Читаем Оскорбление Бога. Всеобщая история богохульства от пророка Моисея до Шарли Эбдо полностью

Однако богопротивление также было частью воинственного поведения на противоположном конце социальной шкалы – у нищих, аутсайдеров и маргинальных групп. Здесь также речь шла о демонстративном проявлении силы, но в совершенно противоположной социальной ситуации бессилия и слабости. Слово, часто единственное оружие, здесь использовалось с особой остротой, самовосхваление перед лицом реальной маргинализации было особенно острым. В уже упоминавшейся аугсбургской «Книге опалы» мы встречаем «клянущихся Богом» как отдельную категорию людей, подлежащих изгнанию, чье поведение, похоже, стало здесь настолько типичным, что превратилось в клеймо. Понятно, что грабители и мошенники уже культивировали кощунственный габитус сообразно своей «профессии», чтобы произвести впечатление на своих противников и напугать жертв. И здесь «привычные» ругательства и проклятия можно рассматривать как стратегию группового сплочения. Нарушение табу как средство объединения в субкультурное сообщество – этот сюжет доведен до крайности в страшной истории «Шварце Ротте» («Черной шайки»), своего рода разбойничьего ордена, созданного в 1572 году. Говорилось, что вместо молитвы в правило их ордена входила обязанность каждый день богохульствовать[445].

И снова становится очевидной сила стигматизации со стороны других людей. Ведь театральная самодраматизация вовсе не означает, что все актеры сами приняли описанные ролевые модели, – в отдельных случаях это может быть просто вопросом интерпретации. Вряд ли можно определить с исторической точностью, но ясно, что речь идет о социально мощной типизации. Это особенно верно для третьего вида контекстуальной реализации кодекса о богохульстве – личностного. Здесь речь идет о мужчинах, обычно городских жителях, которые снова и снова появляются в криминальных сводках как закоренелые пьяницы, насильники, бездельники и богохульники. В отличие от только что упомянутых грабителей или профессиональных преступников, это люди без групповых связей, действительно асоциальные в истинном смысле этого слова: живущие в разладе с соседями, пьющие в одиночку, а не в обществе и наносящие ущерб своим семьям своей «дурной жизнью», систематически проматывая свое имущество. Это асоциальное поведение также включало в себя привычку сквернословить. Часто именно соседи или сами страдающие члены семьи осуждали такого богохульника и таким образом приводили его под стражу или в суд. Иногда кажется, что богохульники получали огромное удовольствие от самостигматизации. Таким образом, мужественное выражение силы, которое на самом деле предусматривалось как знак превосходства и власти, могло превратиться в знак мужского бессилия. Так произошло с Гансом Хайнценом, музыкантом из Аппенцелля, чье чрезмерное богохульство только укрепило его социальную изоляцию и пренебрежение со стороны окружающих.

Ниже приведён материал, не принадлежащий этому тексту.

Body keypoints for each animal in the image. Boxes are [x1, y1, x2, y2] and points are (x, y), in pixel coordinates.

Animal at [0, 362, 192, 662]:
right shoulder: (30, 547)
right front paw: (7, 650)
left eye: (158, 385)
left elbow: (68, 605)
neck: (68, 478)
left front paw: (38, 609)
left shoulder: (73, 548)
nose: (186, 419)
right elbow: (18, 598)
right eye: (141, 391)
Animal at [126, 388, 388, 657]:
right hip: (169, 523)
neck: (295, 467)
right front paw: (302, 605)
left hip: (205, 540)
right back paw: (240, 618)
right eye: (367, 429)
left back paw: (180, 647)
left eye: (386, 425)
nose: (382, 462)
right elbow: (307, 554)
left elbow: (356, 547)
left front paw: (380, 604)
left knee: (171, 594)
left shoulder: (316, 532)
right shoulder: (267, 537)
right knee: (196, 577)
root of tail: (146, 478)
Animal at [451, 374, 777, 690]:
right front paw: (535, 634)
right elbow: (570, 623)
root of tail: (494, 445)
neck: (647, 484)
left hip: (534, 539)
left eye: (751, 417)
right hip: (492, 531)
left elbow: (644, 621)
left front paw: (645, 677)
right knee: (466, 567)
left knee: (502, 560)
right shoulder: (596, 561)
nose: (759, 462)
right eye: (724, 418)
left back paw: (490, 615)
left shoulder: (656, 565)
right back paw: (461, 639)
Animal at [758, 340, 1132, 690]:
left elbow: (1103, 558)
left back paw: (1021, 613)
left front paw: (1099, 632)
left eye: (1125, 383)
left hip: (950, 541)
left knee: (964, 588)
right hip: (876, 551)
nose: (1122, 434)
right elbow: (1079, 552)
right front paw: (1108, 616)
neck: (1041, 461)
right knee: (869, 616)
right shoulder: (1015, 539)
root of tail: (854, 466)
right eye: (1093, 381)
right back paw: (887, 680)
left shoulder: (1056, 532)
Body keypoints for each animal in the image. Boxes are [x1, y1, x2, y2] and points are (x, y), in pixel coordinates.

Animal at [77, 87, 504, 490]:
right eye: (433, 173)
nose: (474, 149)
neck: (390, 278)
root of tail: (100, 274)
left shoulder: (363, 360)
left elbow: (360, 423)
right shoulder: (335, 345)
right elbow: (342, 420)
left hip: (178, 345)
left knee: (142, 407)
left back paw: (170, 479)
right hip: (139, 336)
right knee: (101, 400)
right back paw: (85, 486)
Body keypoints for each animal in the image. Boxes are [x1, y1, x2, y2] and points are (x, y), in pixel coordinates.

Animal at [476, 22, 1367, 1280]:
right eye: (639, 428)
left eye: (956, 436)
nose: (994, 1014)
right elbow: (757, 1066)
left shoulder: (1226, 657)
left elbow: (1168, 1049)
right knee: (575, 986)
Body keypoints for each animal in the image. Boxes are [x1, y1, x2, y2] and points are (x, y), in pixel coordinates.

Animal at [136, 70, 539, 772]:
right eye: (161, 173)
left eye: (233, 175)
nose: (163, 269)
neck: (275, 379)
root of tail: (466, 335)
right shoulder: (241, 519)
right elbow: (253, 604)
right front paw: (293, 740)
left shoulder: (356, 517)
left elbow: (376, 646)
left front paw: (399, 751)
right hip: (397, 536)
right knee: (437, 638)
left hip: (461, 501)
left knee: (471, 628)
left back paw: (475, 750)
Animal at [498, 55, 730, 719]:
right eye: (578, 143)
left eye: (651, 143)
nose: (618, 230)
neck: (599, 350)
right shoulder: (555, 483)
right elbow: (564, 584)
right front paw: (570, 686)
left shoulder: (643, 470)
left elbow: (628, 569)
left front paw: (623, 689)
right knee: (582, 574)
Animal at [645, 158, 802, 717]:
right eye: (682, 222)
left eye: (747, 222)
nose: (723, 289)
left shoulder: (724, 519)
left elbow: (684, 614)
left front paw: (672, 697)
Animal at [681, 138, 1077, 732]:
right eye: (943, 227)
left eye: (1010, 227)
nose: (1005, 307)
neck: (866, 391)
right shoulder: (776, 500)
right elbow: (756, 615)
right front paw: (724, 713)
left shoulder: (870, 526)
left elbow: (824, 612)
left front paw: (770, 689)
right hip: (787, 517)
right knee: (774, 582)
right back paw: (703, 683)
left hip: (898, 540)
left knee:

Богохульство и представление общества о чести

Исследование богохульства как социального феномена привело нас не столько на кафедры теологических споров, сколько в трактиры или на улицы позднего Средневековья, то есть в те места, где разгорались конфликты, предметом которых была честь. Таким образом, понятие чести становится ключом к пониманию богохульства в эпоху премодерна. Это была атака на честь Бога, но все больше и больше становилось очевидным, что это также и гораздо более ощутимо касалось конфликтов по поводу человеческой чести. Совсем не просто понять, что означало общество чести эпохи премодерна[446]. Ни у нас нынешних, ни у людей, живших в Средневековье и раннее Новое время, нет и не было четко очерченного понимания чести; даже ученые затрудняются дать ему точное определение. В некотором смысле одна из особенностей этого понятия заключается в том, что оно настолько же рыхло, насколько и текуче – как сказал суровый рыцарь Фальстаф у Шекспира в «Генрихе IV» (часть первая, V, 1): «Что же такое честь? Слово. Что же заключено в этом слове? Воздух». Историки Нового времени пытались осмыслить это понятие, возводя честь в ранг руководящей ценности сословного общества, того социального порядка премодерна, который определял своим членам их социальное место на основе их соответствующей чести. Таким образом, честь рассматривается как вопрос социального ранга, как нечто, существующее в градуированной и как бы порционной форме. Однако в обществах того времени честь становилась проблемой прежде всего тогда, когда она подвергалась нападению и ставилась под угрозу: в конфликте. Ведь в сословном обществе, в отличие от современного, вряд ли существовало четкое и определенное различие между многообразными социальными ролями на работе, в семье, церкви или даже на отдыхе: речь всегда шла о «целостном» человеке, и если казалось, что его чести что-либо угрожало, его целостность была полностью поставлена на карту. Таким образом, речь шла не о большей или меньшей чести, не о социальной градации или ранге, а о глубокой пропасти между честью и бесчестием.